All telescopes on Earth are limited to seeing what the atmosphere lets through.
For looking at short-wavelength radio waves — millimetre waves, we choose high sites, above the thickest part of the atmosphere, and dry ones, because water vapour is a great obscurer of data.
One of the driest high places on Earth is the Antarctic Plateau, where most of the water in the air is frozen out. So that is where we find the South Pole Telescope, a 10-metre dish radio telescope dedicated to observing millimetre waves.
This instrument recently picked up something odd. It picked up a radio source that appeared to it as a dot in the sky, but its radiation signature indicated that dot was a cluster of galaxies.
In addition, it was a very long way away. The radio emissions being detected started on their way to us 12.3 billion years ago, only 1.5 billion years after the beginning of the universe, when galaxy and star formation were in full swing.
In order to find out more, the Atacama Large Millimetre Array was pointed at the source. This instrument, also known as ALMA, is an international project, in which Canada is a member.
It is located on the cold, high Atacama Plateau, in Chile. ALMA is a millimetre-wavelength radio imager, and probably the most complex radio telescope in the world.
It resolved that dot into a cluster of 14 galaxies, all heading for each other and for a very big collision.
Galaxies start off small — by cosmic standards — and grow by colliding and coalescing with other galaxies. Then the ones that have become big continue to grow by swallowing the smaller ones.
Our galaxy, the Milky Way is surrounded by stars and shreds of gas left from past meals. There are two nearby galaxies — the Large and Small Magellanic Clouds, which are probably destined to be assimilated at some point in the future.
The Milky Way is about 100,000 light years in diameter, and contains about 250 billion stars. In about four billion years, it is going it collide head-on with the Andromeda Galaxy, which is similar to the Milky Way, but a bit bigger.
A collision involving 14 galaxies sounds like a good subject for the ultimate disaster movie. However, as in the case of collisions between just two galaxies, the event will be spectacular, but not disastrous.
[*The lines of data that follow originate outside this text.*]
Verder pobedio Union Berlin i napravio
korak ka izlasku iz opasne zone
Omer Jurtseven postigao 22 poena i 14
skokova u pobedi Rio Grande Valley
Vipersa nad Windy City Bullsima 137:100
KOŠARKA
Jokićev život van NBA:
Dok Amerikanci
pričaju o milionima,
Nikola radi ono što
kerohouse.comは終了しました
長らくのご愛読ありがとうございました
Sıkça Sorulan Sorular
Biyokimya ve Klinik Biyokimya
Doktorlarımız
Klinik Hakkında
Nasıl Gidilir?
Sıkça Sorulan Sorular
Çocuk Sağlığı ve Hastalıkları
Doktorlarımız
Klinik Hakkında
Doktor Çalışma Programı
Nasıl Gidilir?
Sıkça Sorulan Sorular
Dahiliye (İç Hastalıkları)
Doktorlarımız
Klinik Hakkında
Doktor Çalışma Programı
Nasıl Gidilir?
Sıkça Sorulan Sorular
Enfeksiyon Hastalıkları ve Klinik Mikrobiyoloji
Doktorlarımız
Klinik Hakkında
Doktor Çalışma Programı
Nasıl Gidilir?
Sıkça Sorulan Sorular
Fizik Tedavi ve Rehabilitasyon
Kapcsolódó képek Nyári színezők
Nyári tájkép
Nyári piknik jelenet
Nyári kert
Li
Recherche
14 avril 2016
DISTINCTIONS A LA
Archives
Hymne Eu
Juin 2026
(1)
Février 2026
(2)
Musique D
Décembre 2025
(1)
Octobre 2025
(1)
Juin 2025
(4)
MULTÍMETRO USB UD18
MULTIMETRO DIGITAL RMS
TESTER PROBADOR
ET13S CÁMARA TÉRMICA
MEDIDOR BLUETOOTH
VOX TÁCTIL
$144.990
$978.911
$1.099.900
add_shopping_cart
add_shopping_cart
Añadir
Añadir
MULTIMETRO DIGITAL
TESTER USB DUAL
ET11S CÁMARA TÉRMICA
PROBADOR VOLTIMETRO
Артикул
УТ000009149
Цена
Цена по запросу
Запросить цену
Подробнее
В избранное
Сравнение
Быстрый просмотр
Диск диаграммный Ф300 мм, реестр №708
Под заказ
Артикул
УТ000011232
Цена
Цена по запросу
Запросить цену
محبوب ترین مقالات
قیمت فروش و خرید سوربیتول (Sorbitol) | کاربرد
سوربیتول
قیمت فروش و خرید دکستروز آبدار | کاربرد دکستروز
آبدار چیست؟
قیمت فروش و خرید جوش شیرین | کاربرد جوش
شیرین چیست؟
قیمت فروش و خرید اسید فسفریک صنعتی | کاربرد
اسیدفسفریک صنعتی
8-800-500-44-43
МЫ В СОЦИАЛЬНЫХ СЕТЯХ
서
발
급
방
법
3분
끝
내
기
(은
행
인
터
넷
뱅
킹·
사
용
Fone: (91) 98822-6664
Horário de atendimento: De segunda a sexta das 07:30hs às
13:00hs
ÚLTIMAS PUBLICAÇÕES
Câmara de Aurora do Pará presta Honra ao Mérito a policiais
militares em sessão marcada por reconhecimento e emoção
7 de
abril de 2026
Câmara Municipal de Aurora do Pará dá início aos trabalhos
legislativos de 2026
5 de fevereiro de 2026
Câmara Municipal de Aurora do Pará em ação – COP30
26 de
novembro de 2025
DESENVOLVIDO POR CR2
On average, stars are many light years apart. The chance of two stars colliding is remote. It is highly unlikely they will even pass close enough to each other to disrupt their planetary systems. Inhabitants of planets in colliding galaxies will probably not see much change over a single lifetime.
Over millions of years the shape of their Milky Way in the sky will change, and so will some of the constellations. The non-astronomical will probably notice nothing much.
The main consequence of the collision is that the ramming together of the clouds of gas and dust in the galaxies will result in instability, cloud collapse and a spurt in the birth of new stars and planets.
Large galaxies usually have black holes in their cores. So this discovery shows a stage set for a collision of fourteen black holes, although probably not simultaneously.
As black holes move they lose energy by making bow-waves in space-time — gravitational waves. This leads to them spiralling together and colliding. These crashes cause strong pulses of gravity waves, which we can detect.
At the moment we see the cluster as it was 12.3 billion years ago. In a billion years or so, when these 14 black holes meet, we will have a grandstand seat.
By then our gravity wave detectors should be a lot better than they are now. We will also get to see the magnificent, huge galaxy that cluster has become.
Venus is spectacular in the west after sunset. Jupiter rises at 9 pm, Saturn at 1 a.m. and Mars at 2 a.m. The moon will be new on the 15th.